#### Description of the task
Reply with the data below, repeated exactly in full.
↓↓↓
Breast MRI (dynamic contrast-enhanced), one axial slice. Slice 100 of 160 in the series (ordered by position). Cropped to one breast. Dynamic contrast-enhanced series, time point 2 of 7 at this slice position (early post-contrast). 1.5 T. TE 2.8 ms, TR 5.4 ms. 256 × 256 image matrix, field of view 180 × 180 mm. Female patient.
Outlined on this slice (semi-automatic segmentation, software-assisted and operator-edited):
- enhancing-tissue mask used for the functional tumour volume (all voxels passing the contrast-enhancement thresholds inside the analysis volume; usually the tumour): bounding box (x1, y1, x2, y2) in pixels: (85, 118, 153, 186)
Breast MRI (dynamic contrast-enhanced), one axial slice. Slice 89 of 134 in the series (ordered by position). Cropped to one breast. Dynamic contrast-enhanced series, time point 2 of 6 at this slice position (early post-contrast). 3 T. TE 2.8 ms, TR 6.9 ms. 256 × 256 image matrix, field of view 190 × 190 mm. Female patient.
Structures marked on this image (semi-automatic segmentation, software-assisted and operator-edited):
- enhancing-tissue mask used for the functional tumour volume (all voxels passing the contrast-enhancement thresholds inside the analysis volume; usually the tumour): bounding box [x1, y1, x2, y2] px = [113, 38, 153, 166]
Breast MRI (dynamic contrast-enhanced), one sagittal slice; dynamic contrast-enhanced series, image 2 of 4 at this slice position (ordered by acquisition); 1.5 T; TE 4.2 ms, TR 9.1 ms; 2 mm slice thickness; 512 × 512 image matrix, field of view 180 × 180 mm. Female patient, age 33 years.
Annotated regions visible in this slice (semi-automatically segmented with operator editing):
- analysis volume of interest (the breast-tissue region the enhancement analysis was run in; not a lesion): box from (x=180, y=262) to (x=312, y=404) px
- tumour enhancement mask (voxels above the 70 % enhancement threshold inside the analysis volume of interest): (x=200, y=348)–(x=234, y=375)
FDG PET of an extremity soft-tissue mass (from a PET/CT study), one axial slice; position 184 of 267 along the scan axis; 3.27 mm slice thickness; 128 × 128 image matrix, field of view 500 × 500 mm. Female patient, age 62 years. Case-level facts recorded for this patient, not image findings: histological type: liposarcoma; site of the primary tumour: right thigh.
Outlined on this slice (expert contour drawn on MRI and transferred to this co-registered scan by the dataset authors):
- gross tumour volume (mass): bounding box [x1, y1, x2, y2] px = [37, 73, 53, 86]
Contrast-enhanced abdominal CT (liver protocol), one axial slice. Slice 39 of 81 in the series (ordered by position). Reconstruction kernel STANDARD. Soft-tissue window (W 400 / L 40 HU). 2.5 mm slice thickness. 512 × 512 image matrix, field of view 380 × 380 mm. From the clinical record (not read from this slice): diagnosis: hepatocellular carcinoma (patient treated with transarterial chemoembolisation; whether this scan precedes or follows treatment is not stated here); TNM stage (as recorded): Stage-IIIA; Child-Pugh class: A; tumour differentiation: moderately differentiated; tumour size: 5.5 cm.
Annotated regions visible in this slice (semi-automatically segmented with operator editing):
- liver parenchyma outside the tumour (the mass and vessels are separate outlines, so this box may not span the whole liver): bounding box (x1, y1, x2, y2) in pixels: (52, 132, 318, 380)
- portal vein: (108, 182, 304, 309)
↑↑↑
#### Response
Breast MRI (dynamic contrast-enhanced), one axial slice. Slice 100 of 160 in the series (ordered by position). Cropped to one breast. Dynamic contrast-enhanced series, time point 2 of 7 at this slice position (early post-contrast). 1.5 T. TE 2.8 ms, TR 5.4 ms. 256 × 256 image matrix, field of view 180 × 180 mm. Female patient.
Outlined on this slice (semi-automatic segmentation, software-assisted and operator-edited):
- enhancing-tissue mask used for the functional tumour volume (all voxels passing the contrast-enhancement thresholds inside the analysis volume; usually the tumour): bounding box (x1, y1, x2, y2) in pixels: (85, 118, 153, 186)
Breast MRI (dynamic contrast-enhanced), one axial slice. Slice 89 of 134 in the series (ordered by position). Cropped to one breast. Dynamic contrast-enhanced series, time point 2 of 6 at this slice position (early post-contrast). 3 T. TE 2.8 ms, TR 6.9 ms. 256 × 256 image matrix, field of view 190 × 190 mm. Female patient.
Structures marked on this image (semi-automatic segmentation, software-assisted and operator-edited):
- enhancing-tissue mask used for the functional tumour volume (all voxels passing the contrast-enhancement thresholds inside the analysis volume; usually the tumour): bounding box [x1, y1, x2, y2] px = [113, 38, 153, 166]
Breast MRI (dynamic contrast-enhanced), one sagittal slice; dynamic contrast-enhanced series, image 2 of 4 at this slice position (ordered by acquisition); 1.5 T; TE 4.2 ms, TR 9.1 ms; 2 mm slice thickness; 512 × 512 image matrix, field of view 180 × 180 mm. Female patient, age 33 years.
Annotated regions visible in this slice (semi-automatically segmented with operator editing):
- analysis volume of interest (the breast-tissue region the enhancement analysis was run in; not a lesion): box from (x=180, y=262) to (x=312, y=404) px
- tumour enhancement mask (voxels above the 70 % enhancement threshold inside the analysis volume of interest): (x=200, y=348)–(x=234, y=375)
FDG PET of an extremity soft-tissue mass (from a PET/CT study), one axial slice; position 184 of 267 along the scan axis; 3.27 mm slice thickness; 128 × 128 image matrix, field of view 500 × 500 mm. Female patient, age 62 years. Case-level facts recorded for this patient, not image findings: histological type: liposarcoma; site of the primary tumour: right thigh.
Outlined on this slice (expert contour drawn on MRI and transferred to this co-registered scan by the dataset authors):
- gross tumour volume (mass): bounding box [x1, y1, x2, y2] px = [37, 73, 53, 86]
Contrast-enhanced abdominal CT (liver protocol), one axial slice. Slice 39 of 81 in the series (ordered by position). Reconstruction kernel STANDARD. Soft-tissue window (W 400 / L 40 HU). 2.5 mm slice thickness. 512 × 512 image matrix, field of view 380 × 380 mm. From the clinical record (not read from this slice): diagnosis: hepatocellular carcinoma (patient treated with transarterial chemoembolisation; whether this scan precedes or follows treatment is not stated here); TNM stage (as recorded): Stage-IIIA; Child-Pugh class: A; tumour differentiation: moderately differentiated; tumour size: 5.5 cm.
Annotated regions visible in this slice (semi-automatically segmented with operator editing):
- liver parenchyma outside the tumour (the mass and vessels are separate outlines, so this box may not span the whole liver): bounding box (x1, y1, x2, y2) in pixels: (52, 132, 318, 380)
- portal vein: (108, 182, 304, 309)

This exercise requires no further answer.